Synthesis and structure-activity studies of side chain analogues of the anti-tubercular agent, Q203.

Author information

1
Chemistry Platform, Institute Pasteur Korea, 16 Daewangpangyo-ro, 712 Beon-gil, Bundang-gu, Seongnam-si, Gyeonggi-do, 463-400, Republic of Korea; College of Pharmacy, Seoul National University, 1 Gwanak-ro, Gwanak-gu, Seoul, 151-742, Republic of Korea.
2
Chemistry Platform, Institute Pasteur Korea, 16 Daewangpangyo-ro, 712 Beon-gil, Bundang-gu, Seongnam-si, Gyeonggi-do, 463-400, Republic of Korea.
3
Tuberculosis Research Laboratory, Institute Pasteur Korea, 16 Daewangpangyo-ro, 712 Beon-gil, Bundang-gu, Seongnam-si, Gyeonggi-do, 463-400, Republic of Korea.
4
Qurient Co. Ltd., 242 Pangyo-ro, Bundang-gu, Seongnam-si, Gyeonggi-do, 463-400, Republic of Korea.
5
College of Pharmacy, Seoul National University, 1 Gwanak-ro, Gwanak-gu, Seoul, 151-742, Republic of Korea. Electronic address: pennkim@snu.ac.kr.
6
Chemistry Platform, Institute Pasteur Korea, 16 Daewangpangyo-ro, 712 Beon-gil, Bundang-gu, Seongnam-si, Gyeonggi-do, 463-400, Republic of Korea. Electronic address: silanediol@gmail.com.

Abstract

The anti-tubercular activity of 6-chloro-2-ethyl-N-(4-(4-(4-(trifluoromethoxy)phenyl)piperidin-1-yl)benzyl)imidazo [1,2-a]pyridine-3-carboxamide (Q203) is modified by varying its side chain. In this study, we synthesized Q203 analogues with different side chains and studied their effects on anti-tubercular activity.
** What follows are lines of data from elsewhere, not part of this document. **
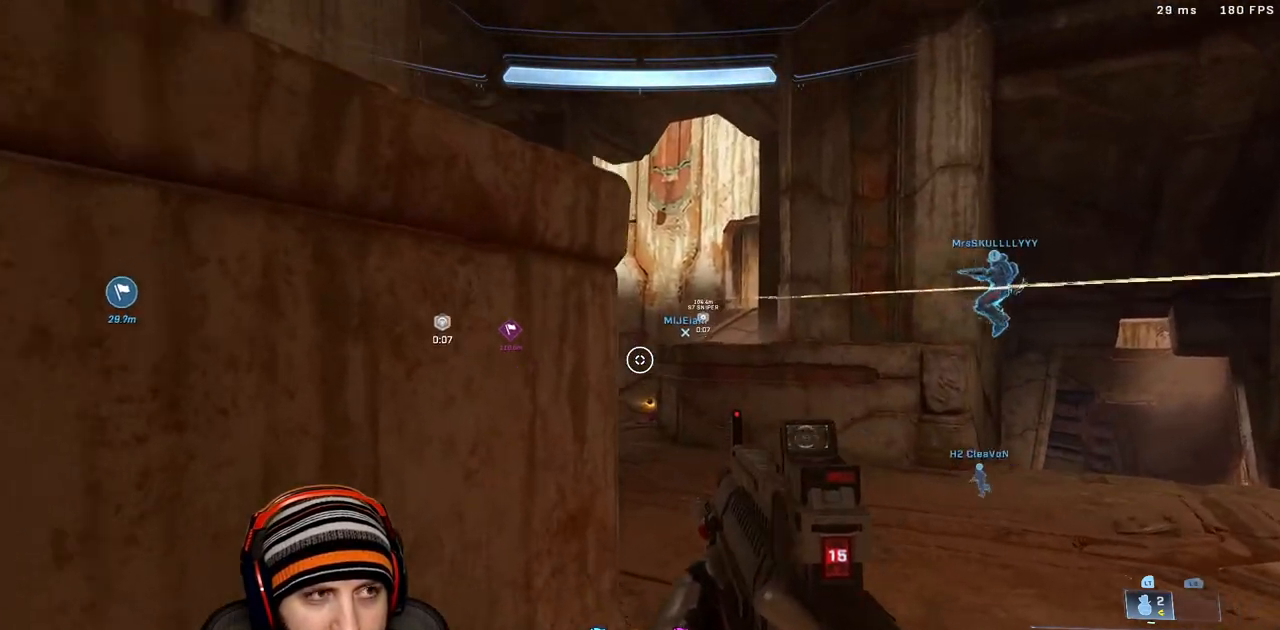
{"buttons": [], "left_stick": "up-left", "right_stick": "down", "events": [[83, "L3", "down"], [117, "right_stick", "down"], [200, "A", "up"], [483, "L3", "up"]]}
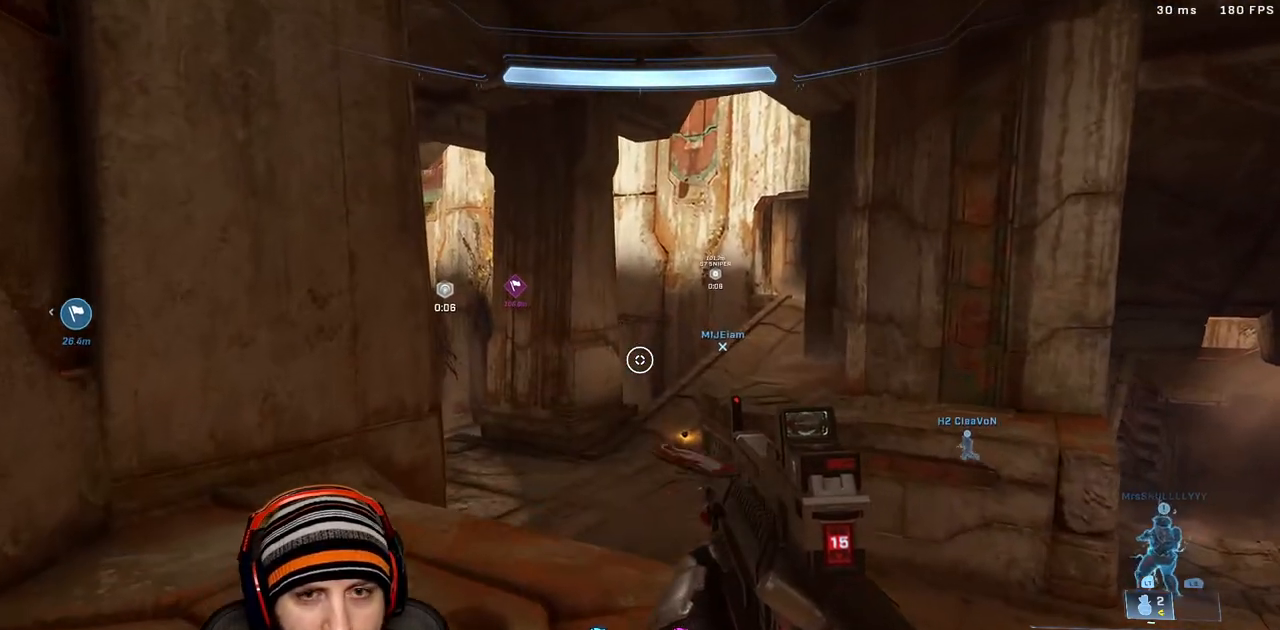
{"buttons": [], "left_stick": "up", "right_stick": "center", "events": [[17, "left_stick", "up"], [200, "left_stick", "up-left"], [233, "right_stick", "center"], [283, "X", "down"], [367, "left_stick", "up"], [450, "X", "up"]]}
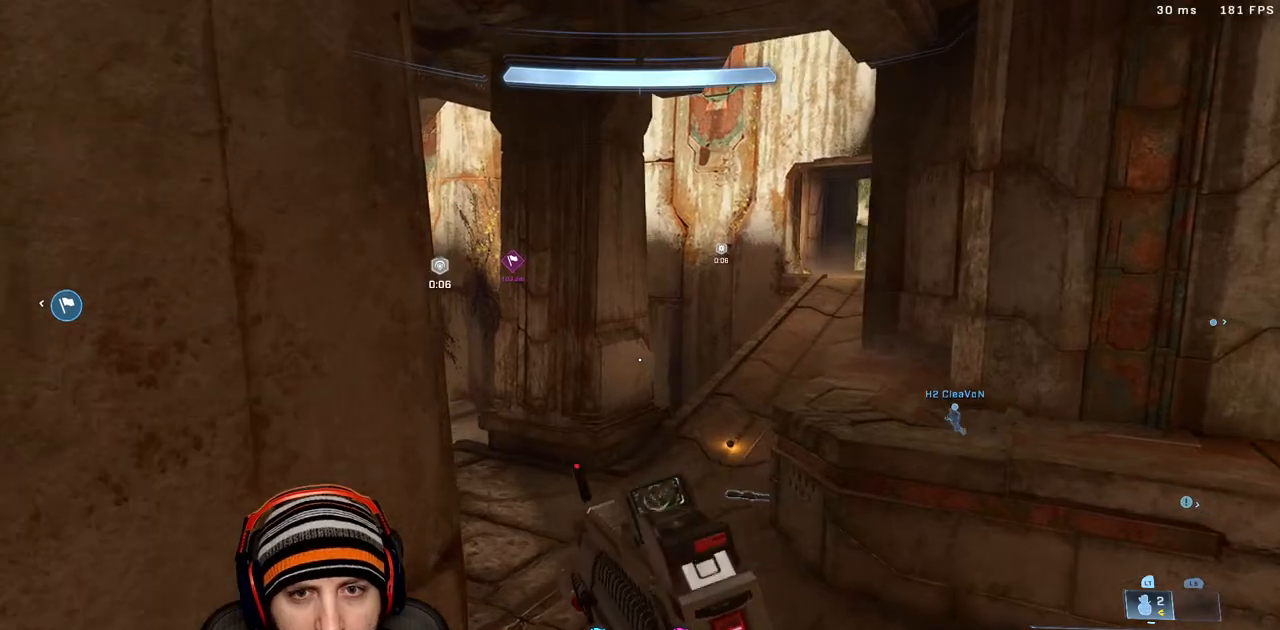
{"buttons": ["L3"], "left_stick": "up", "right_stick": "left", "events": [[217, "right_stick", "left"], [350, "L3", "down"]]}
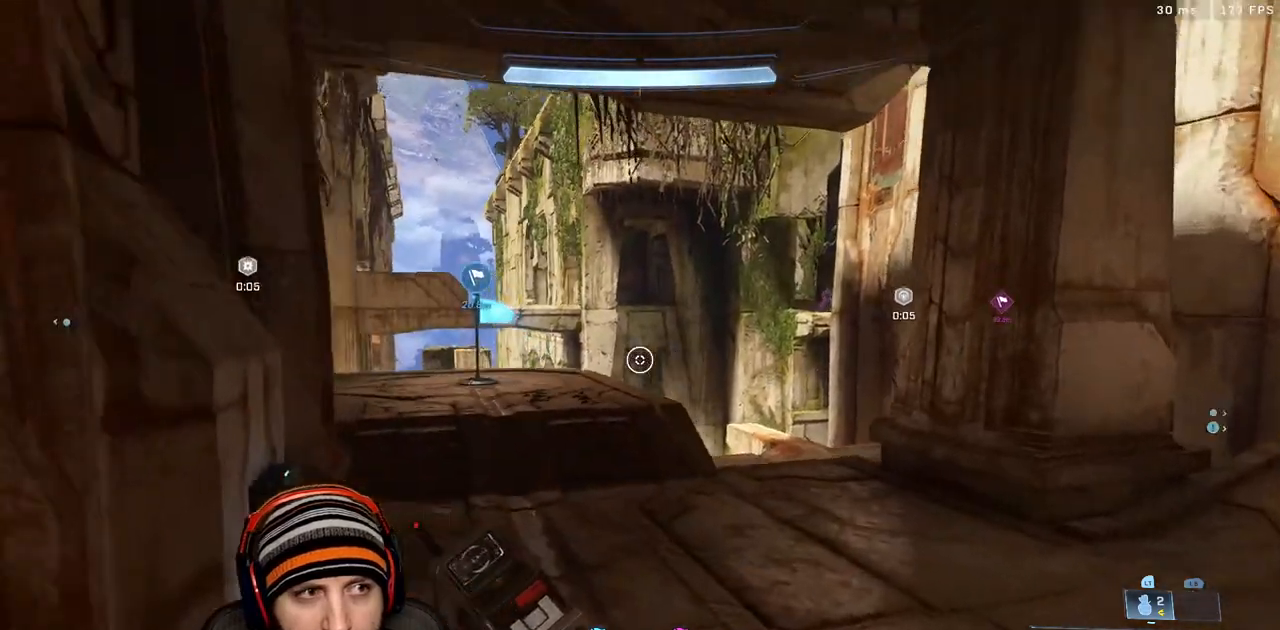
{"buttons": [], "left_stick": "up-right", "right_stick": "center", "events": [[17, "right_stick", "up-left"], [333, "right_stick", "left"], [367, "L3", "up"], [433, "left_stick", "up-right"], [500, "right_stick", "center"]]}
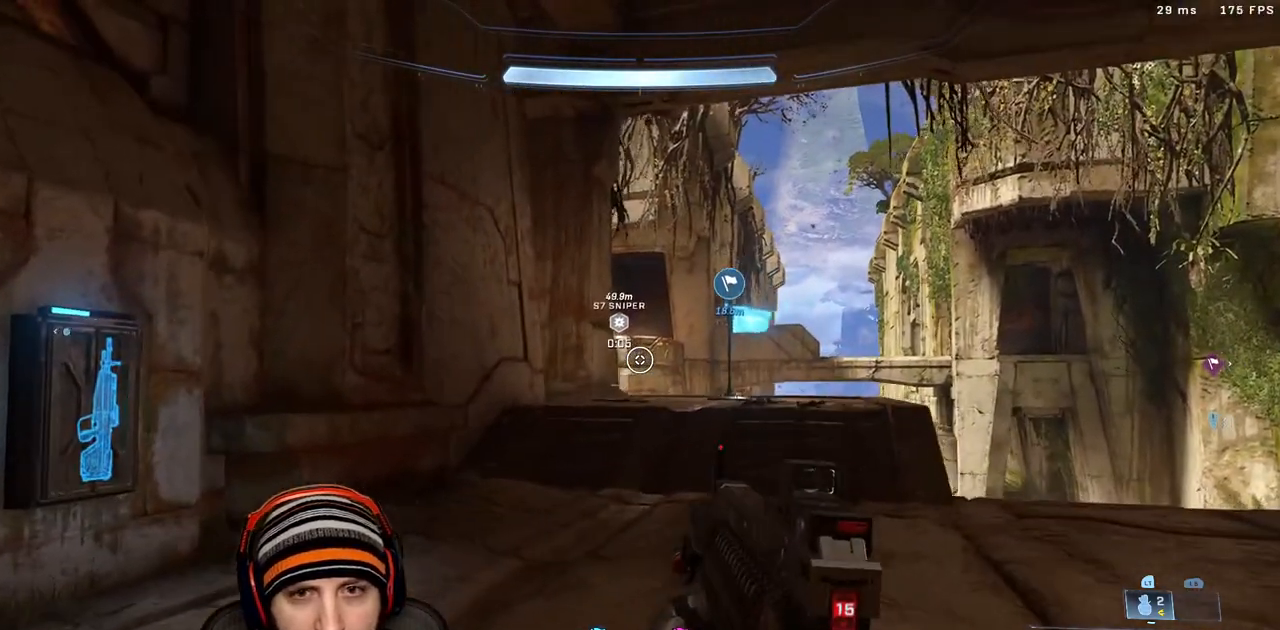
{"buttons": [], "left_stick": "down-left", "right_stick": "left", "events": [[150, "left_stick", "down-left"], [450, "right_stick", "left"]]}
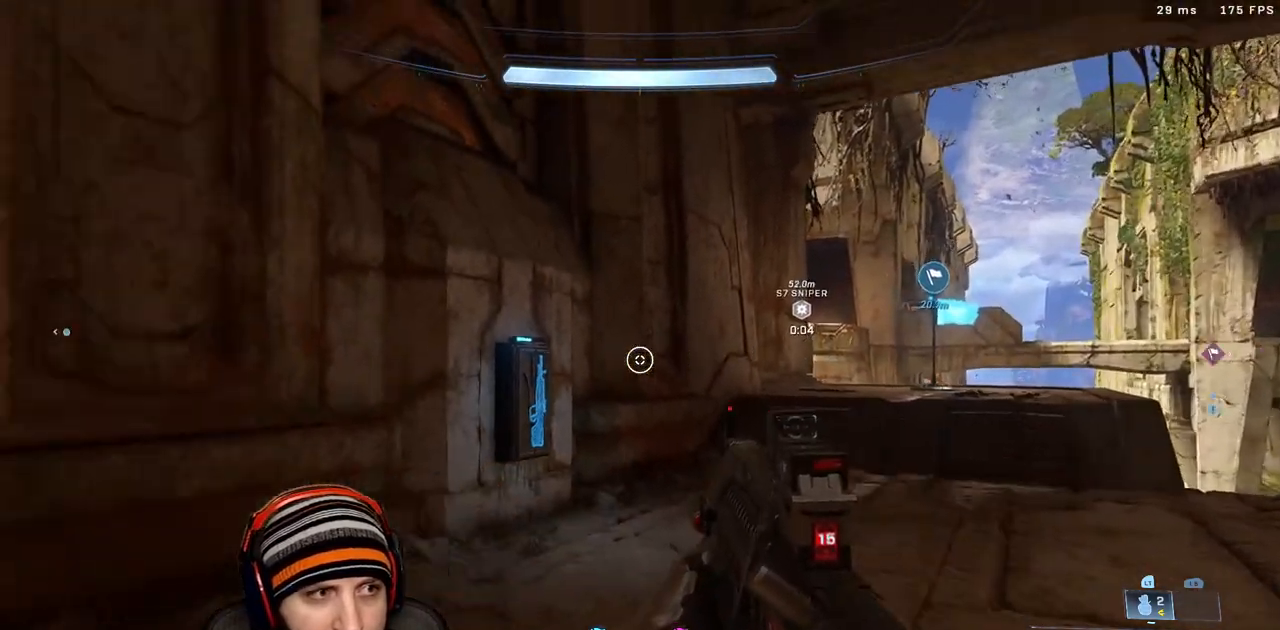
{"buttons": [], "left_stick": "up-left", "right_stick": "center", "events": [[167, "left_stick", "up-left"], [283, "X", "down"], [417, "X", "up"], [417, "right_stick", "center"]]}
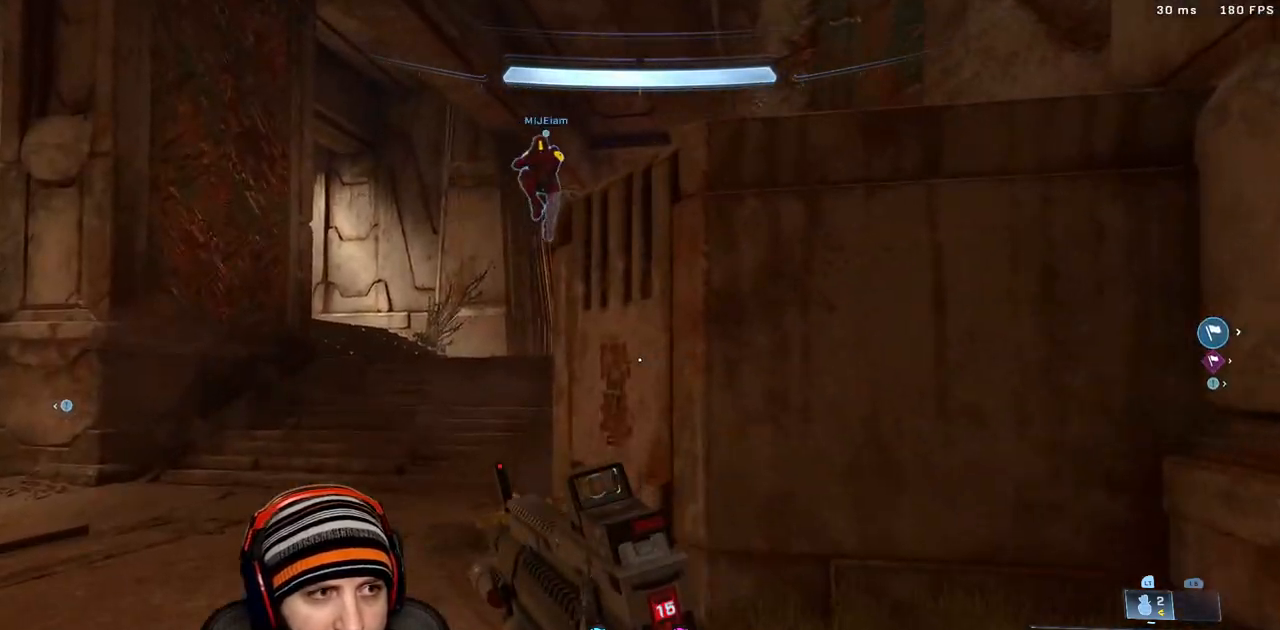
{"buttons": ["L3"], "left_stick": "up-left", "right_stick": "right", "events": [[83, "X", "down"], [167, "X", "up"], [317, "right_stick", "right"], [500, "L3", "down"]]}
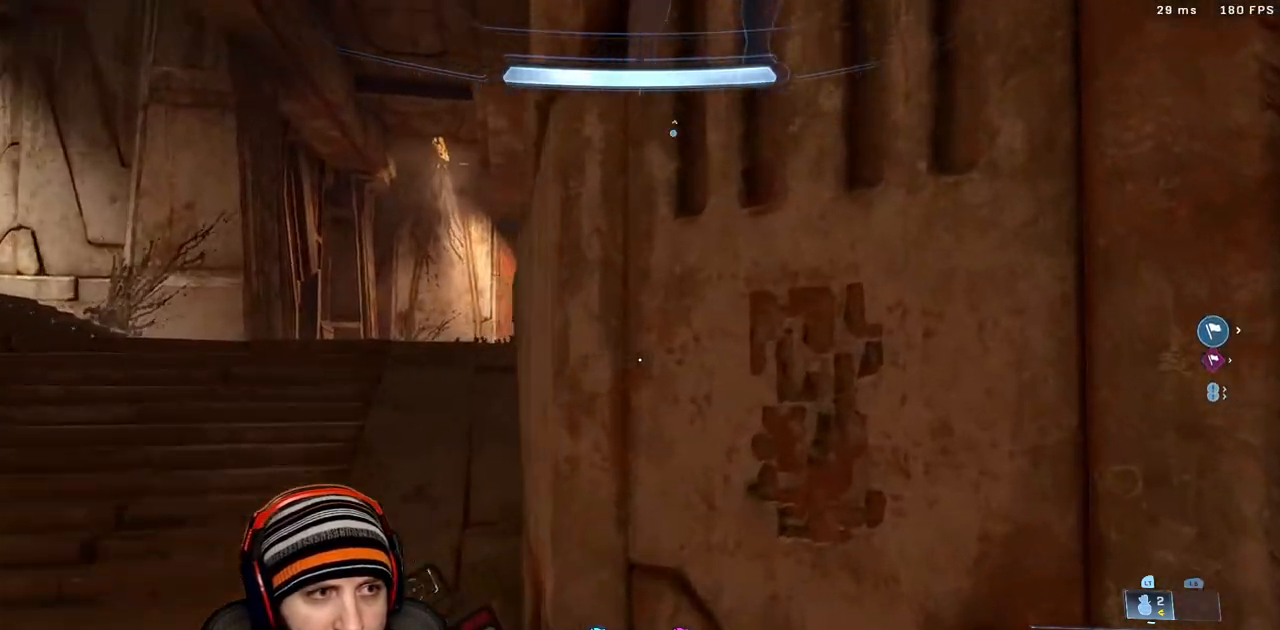
{"buttons": [], "left_stick": "down-left", "right_stick": "right", "events": [[167, "L3", "up"], [283, "left_stick", "left"], [450, "left_stick", "down-left"]]}
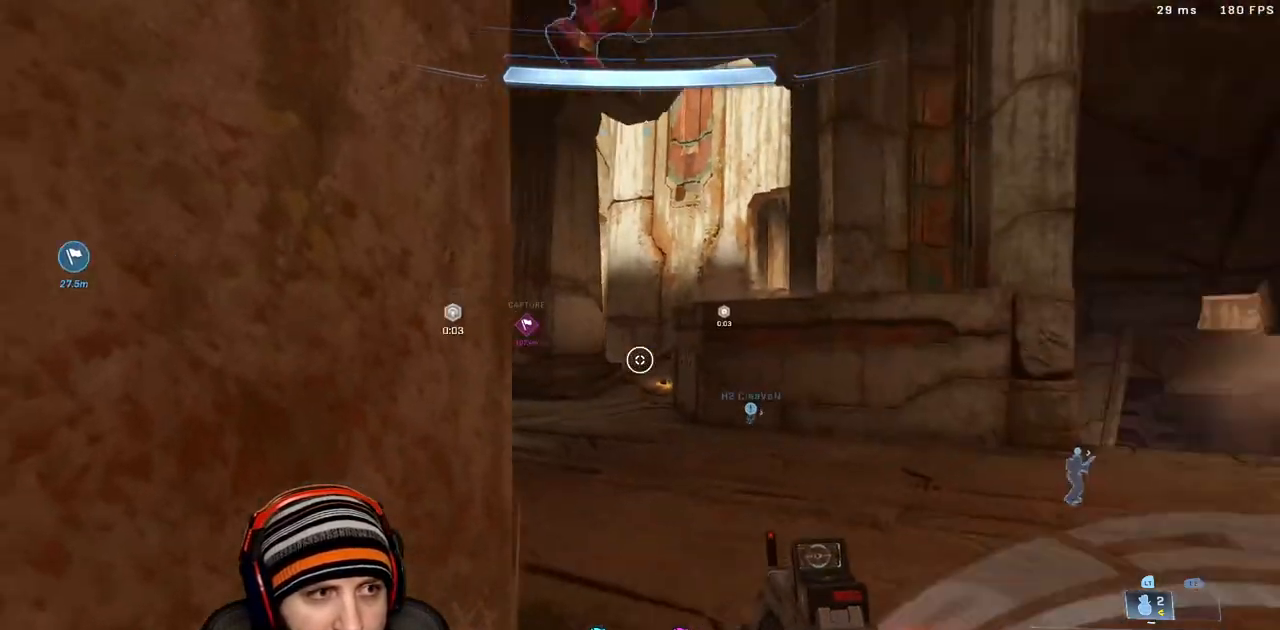
{"buttons": [], "left_stick": "down", "right_stick": "center", "events": [[367, "left_stick", "down"], [400, "right_stick", "center"]]}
Many analogues showed good potency against M. tuberculosis replicating in liquid broth culture medium (extracellular activity) regardless of chain length and conformational changes. However, a polar character in the side chain region was unfavorable for anti-tubercular activity. The analogues, 25, 28, 35, and 36, displayed excellent activity against M. tuberculosis replicating inside macrophages (intracellular activity) and promising pharmacokinetic (PK) properties with high drug exposure level and long half-life.

KEYWORDS:

Imidazo[1,2-a]pyridine-3-carboxamide (IPA); Pharmacokinetics; Q203; Structure-activity relationship (SAR); Tuberculosis

PMID:
27750198
DOI:
10.1016/j.ejmech.2016.09.082
[Indexed for MEDLINE]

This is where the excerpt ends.